Una profesión históricamente masculina

De acuerdo a cifras oficiales de la UNESCO (Organización de las Naciones Unidas para la Educación, la Ciencia y la Cultura), apenas el 27% de los científicos en el mundo son mujeres. Con el objetivo de beneficiar la situación femenina en esta profesión, el organismo se asoció con L’Oréal en 1998 para crear FOR WOMEN IN SCIENCE, un programa que ya reconoció los logros de casi 600 científicas en 85 países, con premios y becas.

Durante la ceremonia, Germán Herrera, Director de la filial de la empresa en la Argentina, recordó que 744 hombres fueron galardonados con un Premio Nobel y sólo otorgaron esa distinción a 44 mujeres; que casi la mitad de ellas fue reconocida en los últimos 20 años y que sólo 16 de ese total son científicas, por lo que queda “mucho camino por andar”

A su turno, la Dra. Marta Rovira, Presidenta del CONICET y encargada de entregarle la distinción a Ceriani, indicó que en la institución que dirige, la mirada de ambos sexos son complementarias.
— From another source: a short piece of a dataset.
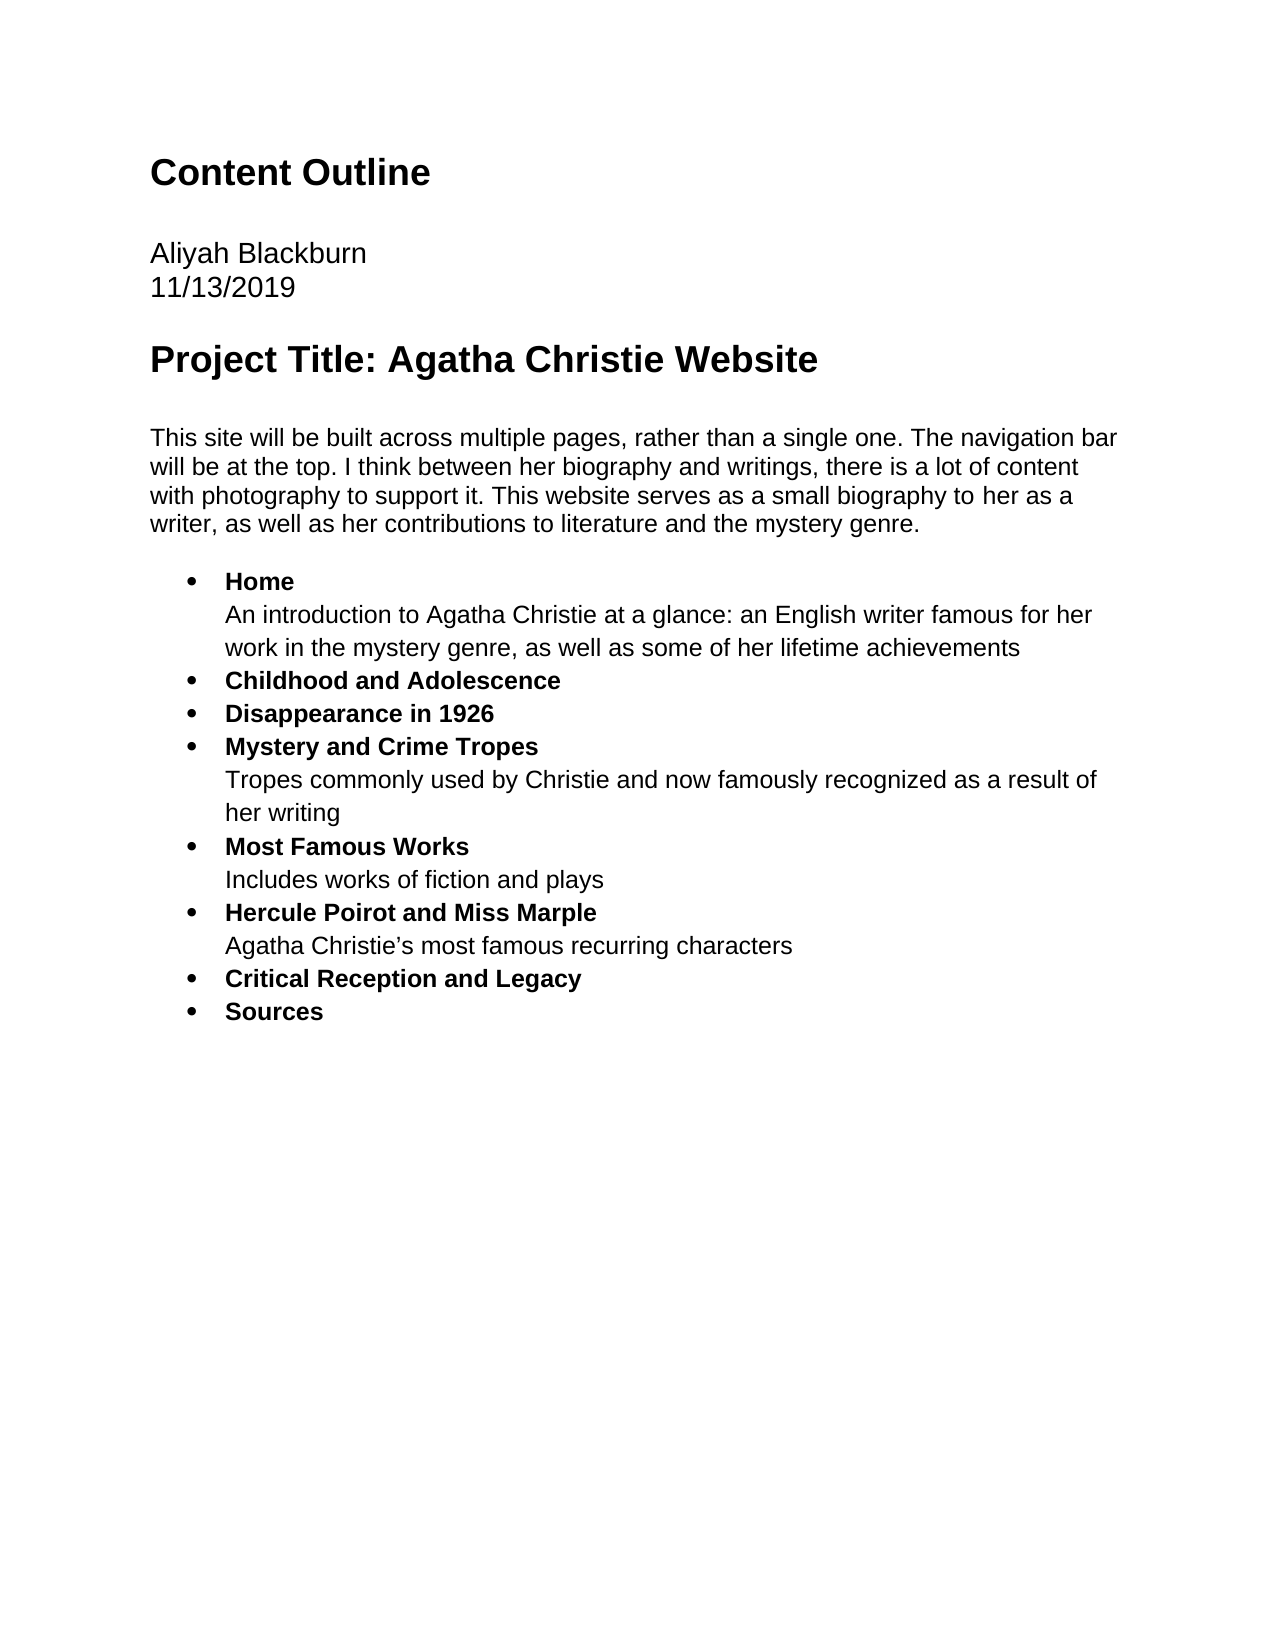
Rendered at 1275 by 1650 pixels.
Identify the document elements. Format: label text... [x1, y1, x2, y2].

Así, coincidió con el lema del premio: “El mundo necesita de la ciencia y la ciencia necesita de las mujeres”. 

Rovira agregó que en la actualidad “crece la cantidad investigadoras” y que en el en consejo que preside “hay un 66% de becarias”. Sin embargo, reconoció que todavía las posiciones gerenciales son ocupadas mayoritariamente por hombres.

En esa misma línea, Ruth Ladenheim, Secretaria de Planeamiento y Políticas en Ciencia, Tecnología e Innovación Productiva de la Nación, coincidió en que falta “más representación femenina en los ámbitos académicos”.

Participaron también de la reunión el Viceministro de Ciencia, Tecnología e Innovación Productiva de la Nación, Alejandro Ceccatto; el Director de la Fundación Instituto Leloir, el Dr. Luis Ielpi; la Directora de Relaciones Públicas y Comunicación de L’Oréal Argentina, Silvia Tripolini y la Dra. Mariana Weissman, galardonada con el premio en 2003 para América Latina.